* _Text under study_
== Segment start ==

As a Joss side note, he has confessed that he is in love with Ms. Miley Cyrus, aka Hanna Montana. 
How cute is that? He says that the age difference (she's 15) won't be a problem. He's very confident. As entertaining as his marrying into the Cyrus family would be, I hope this phase passes soon.
Ok, I'm done. I forgot anything else I was going to tell you.
I'll leave you with some pics, and write again should I remember the rest.
usually Joss/Andy rough-housing
If I've told you anything about Trent, this one says it all...
My favorite part of this post-grad picture is how Joss' mouth is crammed full of cookies.
Happy New Year!!

== Segment end ==

* _Material provided_
== Segment start ==

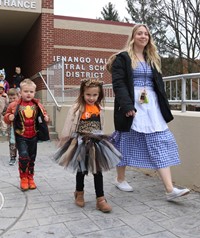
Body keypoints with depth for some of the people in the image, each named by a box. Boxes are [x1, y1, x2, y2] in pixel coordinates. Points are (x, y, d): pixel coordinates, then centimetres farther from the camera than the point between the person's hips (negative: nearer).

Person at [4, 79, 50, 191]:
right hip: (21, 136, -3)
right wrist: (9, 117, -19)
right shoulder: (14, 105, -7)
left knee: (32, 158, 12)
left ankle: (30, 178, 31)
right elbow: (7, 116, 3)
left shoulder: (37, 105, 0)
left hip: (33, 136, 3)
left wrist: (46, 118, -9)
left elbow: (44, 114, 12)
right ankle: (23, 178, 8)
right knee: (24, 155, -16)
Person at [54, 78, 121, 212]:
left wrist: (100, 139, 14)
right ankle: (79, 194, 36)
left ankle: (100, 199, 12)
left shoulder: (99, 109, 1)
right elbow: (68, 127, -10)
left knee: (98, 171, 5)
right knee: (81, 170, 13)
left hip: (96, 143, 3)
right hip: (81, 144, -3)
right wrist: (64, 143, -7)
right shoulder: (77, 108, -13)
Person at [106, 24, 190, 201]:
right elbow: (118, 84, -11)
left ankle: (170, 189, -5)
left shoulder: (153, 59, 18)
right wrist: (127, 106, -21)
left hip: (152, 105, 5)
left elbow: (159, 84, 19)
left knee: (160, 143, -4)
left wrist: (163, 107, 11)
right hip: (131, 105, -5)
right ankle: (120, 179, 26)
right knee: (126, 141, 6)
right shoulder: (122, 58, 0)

== Segment end ==

* _What you need to do_
A: Translate this sentence from the blog post about Joss into Spanish: "As entertaining as his marrying into the Cyrus family would be, I hope this phase passes soon."
B: Write out the blog post about Joss word for word, from "Ok, I'm done." to "Happy New Year!!".
C: Write what comes next in the blog post about Joss, starting after its final line.
The items have no role in this work.

* _Expected outputs_
A: Por divertido que fuera verlo casarse y entrar en la familia Cyrus, espero que esta etapa pase pronto.

B:
Ok, I'm done. I forgot anything else I was going to tell you.
I'll leave you with some pics, and write again should I remember the rest.
usually Joss/Andy rough-housing
If I've told you anything about Trent, this one says it all...
My favorite part of this post-grad picture is how Joss' mouth is crammed full of cookies.
Happy New Year!!

C:
Unless they were poking each other in the bones that encage the heart and lungs, I'm afraid they were not literally "ribbing" each other. They misuse "literally" a lot over here, and it's becoming a pet peeve. I'm certainly not going to let someone who beats me so ferociously in Scrabble get away with it. :-P
Posted by: Andrew | January 2, 2008 07:08 PM
Sadly Andrew, they were. As in poking one another's ribs with their elbows, in that way of, "did you get my euphemism? because I think it was subtle."
Funny though, because I was just making fun of a psychologist the other day that had said "Britney Spears is literally on a Highway to Hell." It's a good pet peeve-- call me out if I use it incorrectly. i don't want to be that guy.